Napoli, fermato il terrorista Isis Sillah Osman. Al telefono disse: “Sono un soldato di Dio”

di Redazione Blitz
Pubblicato il 25 Giugno 2018 - 18:41 OLTRE 6 MESI FA

Napoli, fermato il terrorista Isis “Abou Lukman”. Al telefono disse: “Sono un soldato di Dio”

NAPOLI  – “Sono un soldato di Dio”, diceva Sillah Osman alla moglie, fermato a Napoli con l’accusa di essere un terrorista dell’Isis. [App di Blitzquotidiano, gratis, clicca qui,- Ladyblitz clicca qui –Cronaca Oggi, App on Google Play] L’uomo, un gambiano di 34 anni, aveva un nome d battaglia, Abou Lukman, ma non aveva ancora ricevuto “l’attivazione” per mettere a segno il suo attentato. L’arresto è arrivato lo scorso mercoledì nel corso di un blitz anti-terrorismo e l’uomo era segnalato da tempo e tenuto sotto controllo per via del suo proflo psicologico e dell’instabilità emotiva.

Determinante, per “stanare” Sillah, è stata la collaborazione di Alagie Touray, il connazionale di 21 anni preso lo scorso 20 aprile davanti alla moschea di Licola, nel Napoletano. Touray (che invece era stato “attivato” per lanciarsi sulla folla a bordo di un’auto), dopo essersi comportato nei confronti degli inquirenti italiani esattamente come impone il manuale dell’Isis, ha iniziato a collaborare consentendo di delineare precisamente il profilo di Sillah e ai “crociati” (così, nel numero 130, la rivista Al Nabah dell’Isis ha definito gli investigatori italiani che avevano arrestato Touray, ndr).

L’uomo ha dato importantissime informazioni individualizzanti di Sillah (in possesso di un titolo di soggiorno provvisorio con scadenza nel 2019 e richiedente di essere ammesso a un progetto Sprar) come, per esempio, l’uso – quasi esclusivo – di calzoncini corti, la forte divaricazione degli incisivi, la passione per la musica reggae e il modo di camminare. Nel Cara di Lecce gli investigatori sono anche riusciti a installare una videocamera che lo ha registrato mentre simula un’azione violenta mimando l’uso di un mitra.

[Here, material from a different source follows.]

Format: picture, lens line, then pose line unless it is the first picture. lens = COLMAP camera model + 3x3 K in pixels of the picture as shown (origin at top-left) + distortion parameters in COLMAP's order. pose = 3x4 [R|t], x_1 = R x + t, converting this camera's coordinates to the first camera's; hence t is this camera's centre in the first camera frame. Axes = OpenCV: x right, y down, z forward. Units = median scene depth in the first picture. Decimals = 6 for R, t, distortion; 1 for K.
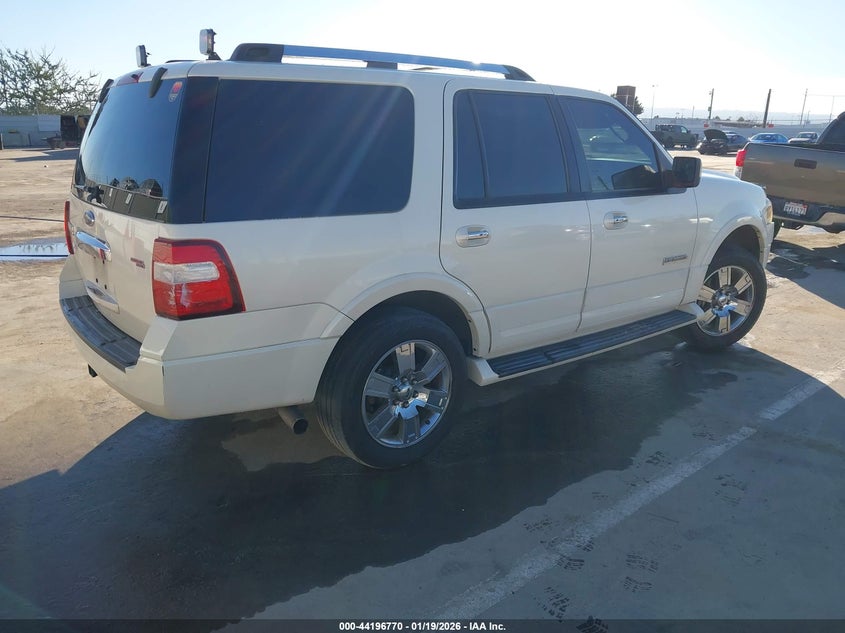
lens RADIAL K [[664.0, 0, 422.5], [0, 664.0, 316.5], [0, 0, 1]] dist [0.006858, -0.000230]
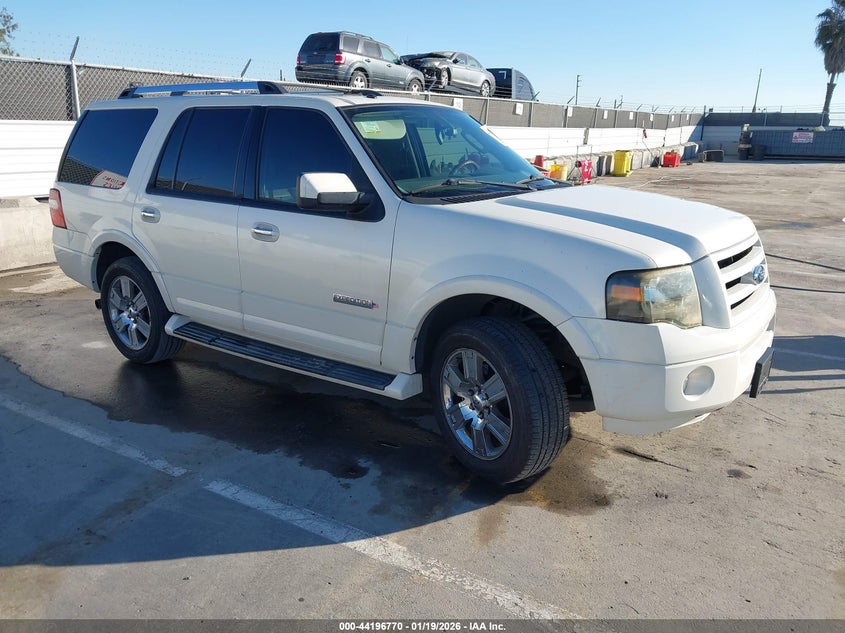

L’indagine, alla quale ha contribuito in modo importante anche l’Aise (l’Agenzia per la sicurezza esterna), ha fatto emergere tutta una serie di elementi che finora non erano mai stati riscontrati, almeno nel nostro paese. A partire dall’arresto il 20 aprile scorso di Touray Alagie, il 21enne bloccato davanti alla moschea di Licola: il giovane – dicono gli investigatori – ha messo in atto tutto le tattiche consigliate dall’Isis ai jihadisti che vengono arrestati. Prima si è mostrato disperato, poi ha cercato di entrare in sintonia con gli investigatori, infine ha cominciato a fare piccole ammissioni e solo su elementi insignificanti.

Per la prima volta, inoltre, un organo ufficiale dello Stato islamico ha commentato la notizia del suo arresto: lo ha fatto il magazine Al-Nabah – la rivista dello stato maggiore del califfato – nel numero on line del 5 maggio. In quell’occasione si faceva menzione del fermo di Alagie, definendolo ‘un fratello’.

Alagie e Sillah, spiegano ancora gli investigatori, facevano parte di un gruppo di una settantina di persone che si sono addestrate in nord Africa. Un addestramento completo che andava dall’utilizzo del kalashnikov a quello delle mitragliatrici pesanti fino alla realizzazione e all’occultamento di ordigni esplosivi. Alcuni di loro sono morti, altri sono riusciti a partire per l’Europa. Ed è per questo che l’indagine è tutt’altro che conclusa.